From Pierre Sermanet and Yann LeCun's paper "Traffic Sign Recognition with Multi-Scale Convolutional Networks", using grayscale instead of colour images increased the performance of the neural network from 98.97% to 99.17%. Therefore, grayscaling was used to pre-process the data.

Also, the image data was normalized so that the data has mean zero and equal variance. (pixel - 128)/ 128 was used as a quick way to approximately normalize the data.

Step 4: Model Architecture

The LeNet-5 convolutional neural network architecture was used, with 2 convolutional layers and 3 fully connected layers. A slight modification to the original LeNet-5 architecture which I did was to add dropout to the fully connected layers, which significantly improved performance.

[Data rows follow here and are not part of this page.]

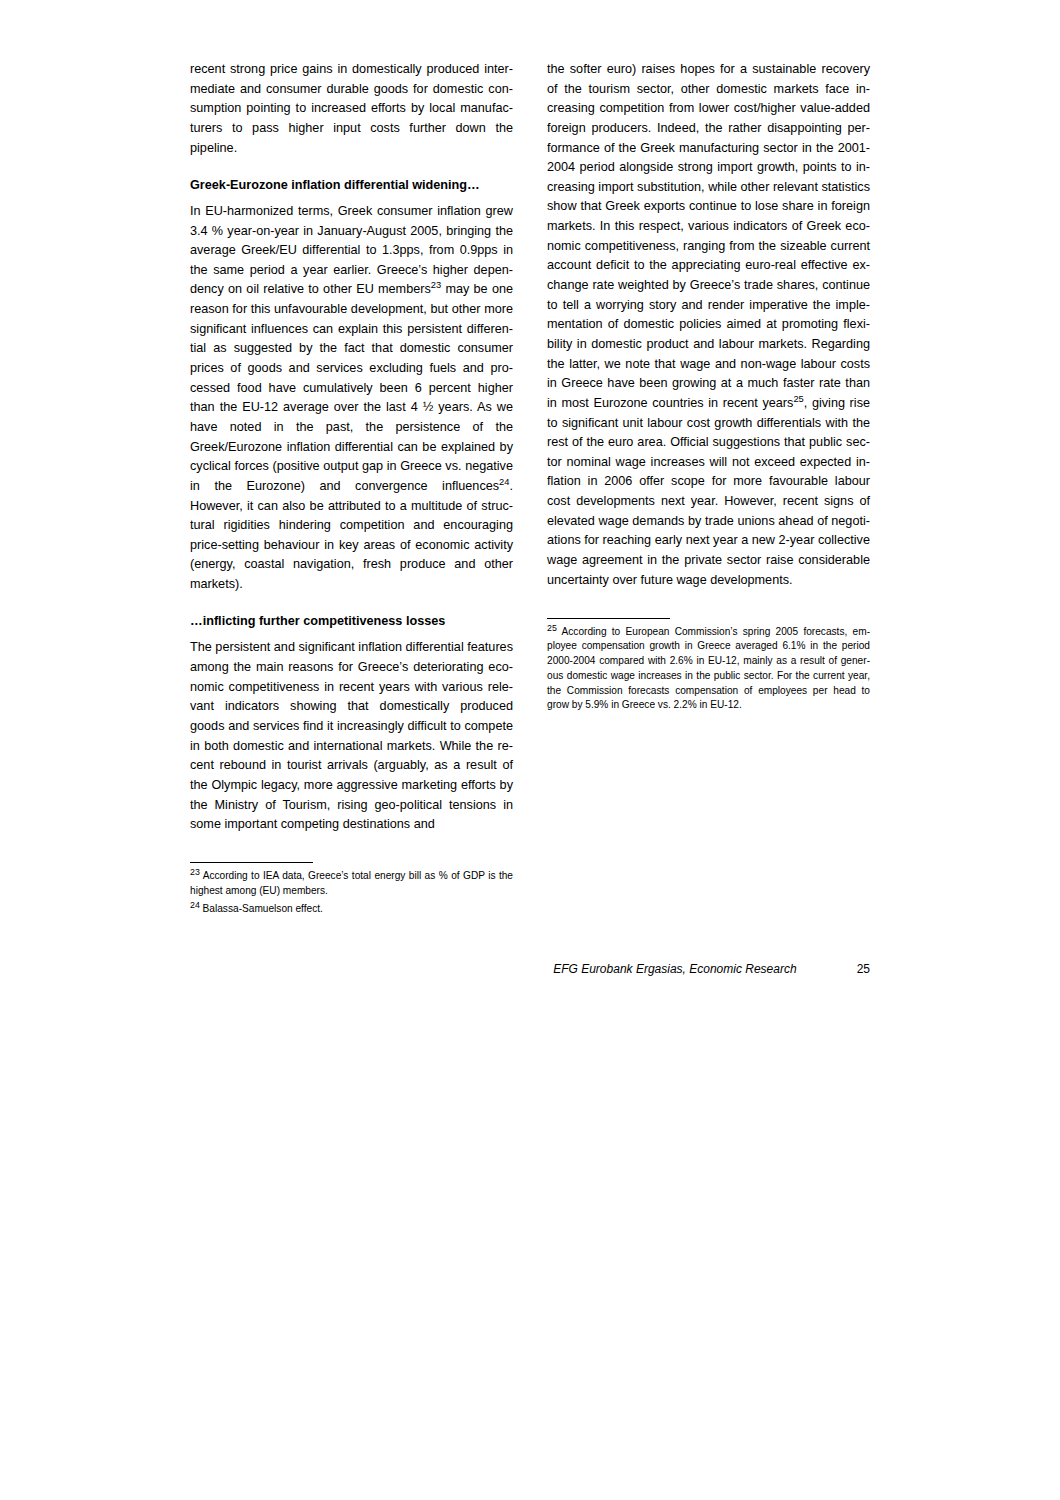recent strong price gains in domestically produced intermediate and consumer durable goods for domestic consumption pointing to increased efforts by local manufacturers to pass higher input costs further down the pipeline.
Greek-Eurozone inflation differential widening…
In EU-harmonized terms, Greek consumer inflation grew 3.4 % year-on-year in January-August 2005, bringing the average Greek/EU differential to 1.3pps, from 0.9pps in the same period a year earlier. Greece’s higher dependency on oil relative to other EU members23 may be one reason for this unfavourable development, but other more significant influences can explain this persistent differential as suggested by the fact that domestic consumer prices of goods and services excluding fuels and processed food have cumulatively been 6 percent higher than the EU-12 average over the last 4 ½ years. As we have noted in the past, the persistence of the Greek/Eurozone inflation differential can be explained by cyclical forces (positive output gap in Greece vs. negative in the Eurozone) and convergence influences24. However, it can also be attributed to a multitude of structural rigidities hindering competition and encouraging price-setting behaviour in key areas of economic activity (energy, coastal navigation, fresh produce and other markets).
…inflicting further competitiveness losses
The persistent and significant inflation differential features among the main reasons for Greece’s deteriorating economic competitiveness in recent years with various relevant indicators showing that domestically produced goods and services find it increasingly difficult to compete in both domestic and international markets. While the recent rebound in tourist arrivals (arguably, as a result of the Olympic legacy, more aggressive marketing efforts by the Ministry of Tourism, rising geo-political tensions in some important competing destinations and
23 According to IEA data, Greece’s total energy bill as % of GDP is the highest among (EU) members.
24 Balassa-Samuelson effect.
the softer euro) raises hopes for a sustainable recovery of the tourism sector, other domestic markets face increasing competition from lower cost/higher value-added foreign producers. Indeed, the rather disappointing performance of the Greek manufacturing sector in the 2001-2004 period alongside strong import growth, points to increasing import substitution, while other relevant statistics show that Greek exports continue to lose share in foreign markets. In this respect, various indicators of Greek economic competitiveness, ranging from the sizeable current account deficit to the appreciating euro-real effective exchange rate weighted by Greece’s trade shares, continue to tell a worrying story and render imperative the implementation of domestic policies aimed at promoting flexibility in domestic product and labour markets. Regarding the latter, we note that wage and non-wage labour costs in Greece have been growing at a much faster rate than in most Eurozone countries in recent years25, giving rise to significant unit labour cost growth differentials with the rest of the euro area. Official suggestions that public sector nominal wage increases will not exceed expected inflation in 2006 offer scope for more favourable labour cost developments next year. However, recent signs of elevated wage demands by trade unions ahead of negotiations for reaching early next year a new 2-year collective wage agreement in the private sector raise considerable uncertainty over future wage developments.
25 According to European Commission’s spring 2005 forecasts, employee compensation growth in Greece averaged 6.1% in the period 2000-2004 compared with 2.6% in EU-12, mainly as a result of generous domestic wage increases in the public sector. For the current year, the Commission forecasts compensation of employees per head to grow by 5.9% in Greece vs. 2.2% in EU-12.
EFG Eurobank Ergasias, Economic Research 25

I used the Adam optimizer, which is similar to stochastic gradient descent, to minimize the loss function. I kept to an epoch of 30 usually, varying batch size between 64 and 128, and learning rate between 0.0007 to 0.0013. I tweaked these hyperparameters to improve the validation accuracy.

Step 5: Validation and Testing Results

After tuning hyperparameters, the model was able to achieve 94.5-95.5% validation accuracy on the validation dataset, exceeding the project requirement of 93.0%.

When tested on the test dataset, the model had a test accuracy of 94.2%, which was only slightly lower than the validation accuracy. This shows that the trained model does not have much overfitting, and that the measures of introducing augmented data and dropout were effective in removing biasedness to the training and validation datasets.

Step 6: Testing on New Images

5 new German traffic sign images were taken from the web, and tested on the model. The model was able to achieve 100% accuracy on the 5 images. The softmax probabilities showed that the model was very certain when making predictions.